Figure understanding tasks:
_____

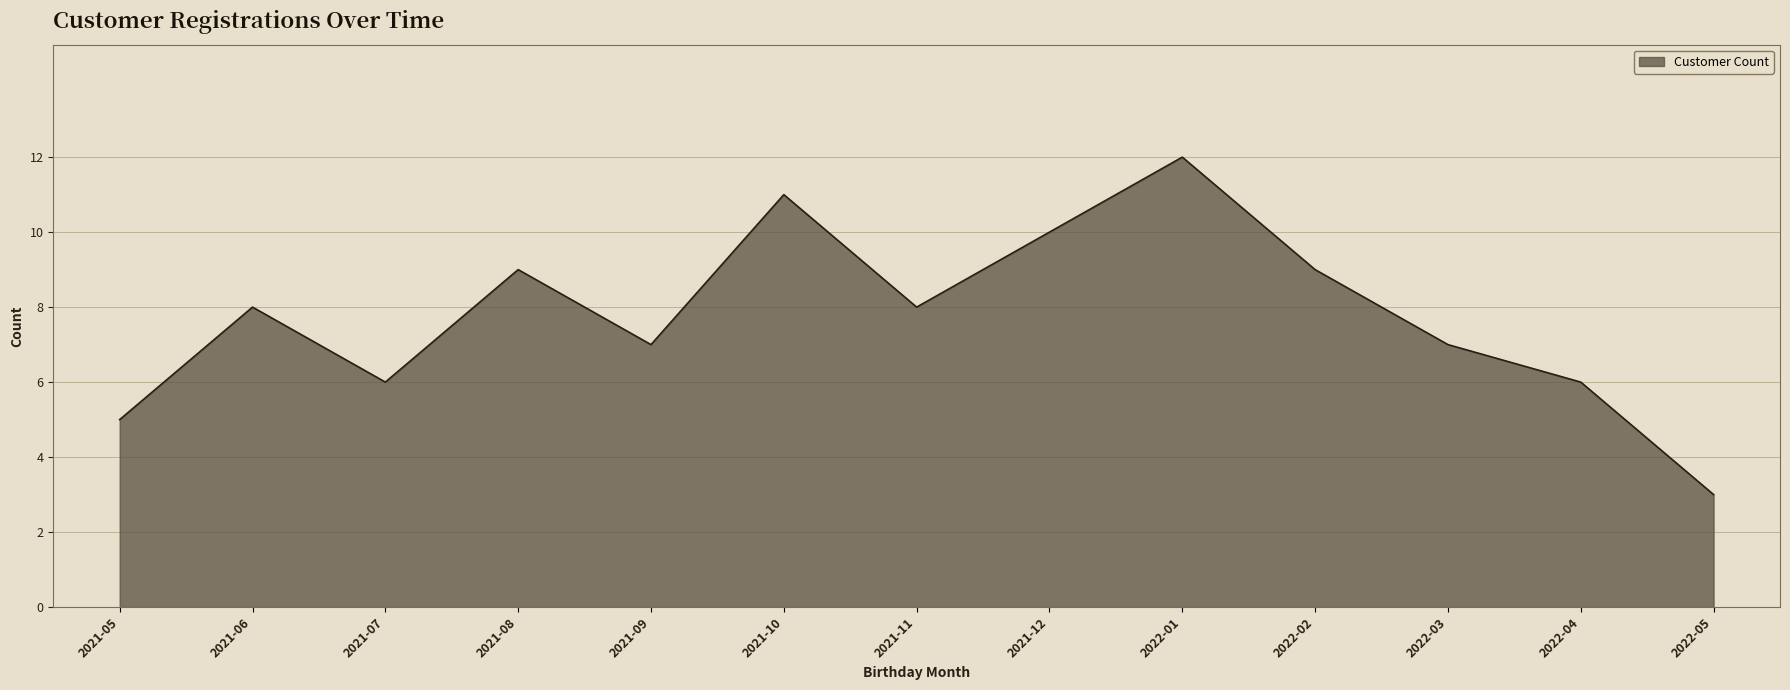

True or false: the data shows 4 at 2022-03.

False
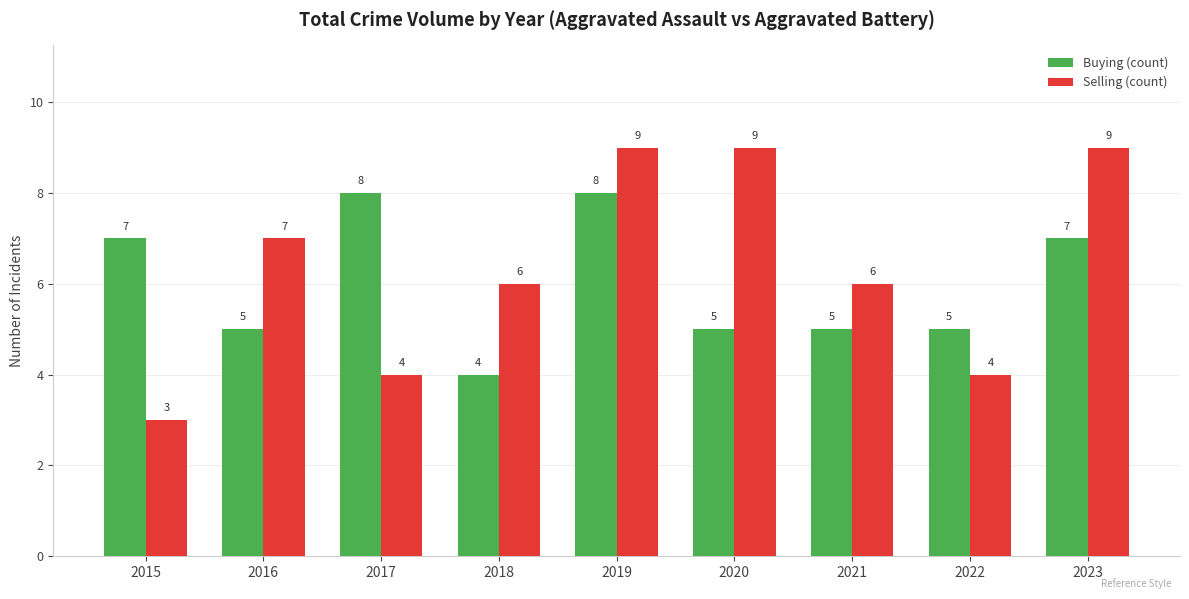

Reading right to left, extract all data points from this chart.

Buying (count): 2023=7	2022=5	2021=5	2020=5	2019=8	2018=4	2017=8	2016=5	2015=7
Selling (count): 2023=9	2022=4	2021=6	2020=9	2019=9	2018=6	2017=4	2016=7	2015=3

_____

_Goal of the exercise_.
Return all the lines of the records above word for word, omitting the pictures.

_Solution to the problem_.
True or false: the data shows 4 at 2022-03.

False

Reading right to left, extract all data points from this chart.

Buying (count): 2023=7	2022=5	2021=5	2020=5	2019=8	2018=4	2017=8	2016=5	2015=7
Selling (count): 2023=9	2022=4	2021=6	2020=9	2019=9	2018=6	2017=4	2016=7	2015=3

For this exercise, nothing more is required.